The paper was also limited by a lack of available evidence regarding clinical forensic issues outside of forensic psychiatry, sexual assault, IPV and child maltreatment, for example, detainee assessments and elder abuse.
Conclusion
This review provides the first overview on the pandemic-driven changes in clinical forensic medicine and forensic psychiatry in respect of volume changes in forensic assessments and incorporation of COVID-19 precautions. These changes have been necessary but have disrupted rapport building, complicated the sample handling steps and restricted in-person evaluations and areas dedicated to forensic assessments. The COVID-19 pandemic highlighted the need for adaptability and flexibility in healthcare and forced forensic services to explore and adopt new strategies for conducting assessments. The ability to embrace and integrate technology was critical and demonstrated that telemedicine was a viable option for the assessment of forensic patients.

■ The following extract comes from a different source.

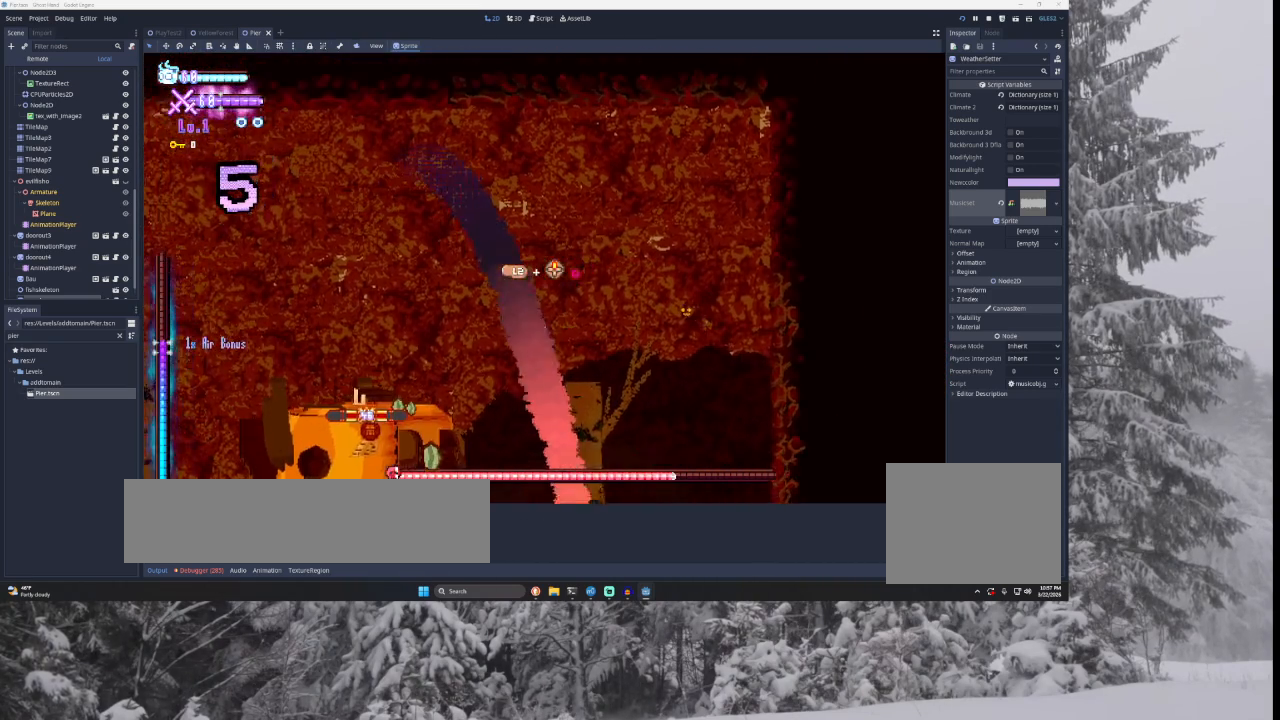
{"buttons": [], "left_stick": "right", "right_stick": "center", "events": [[67, "left_stick", "right"], [300, "left_stick", "left"], [400, "left_stick", "center"], [467, "left_stick", "right"]]}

So, importantly, the introduction of technology such as telemedicine in the COVID-19 setting paved the way for its continued use within forensic services, thereby enhancing accessibility, particularly for those located in remote or high-risk settings who might otherwise not have timely access. Forensic medicine will continue to adjust to the evolving needs in the post-COVID-19 era and some adaptations will persist and be built upon. It is critical to reassess the changes in the future and re-evaluate the impact of those that persist.
Footnotes
Declaration of conflicting interests
The authors declared no potential conflicts of interest with respect to the research, authorship, and/or publication of this article.
Funding
The authors received no financial support for the research, authorship, and/or publication of this article.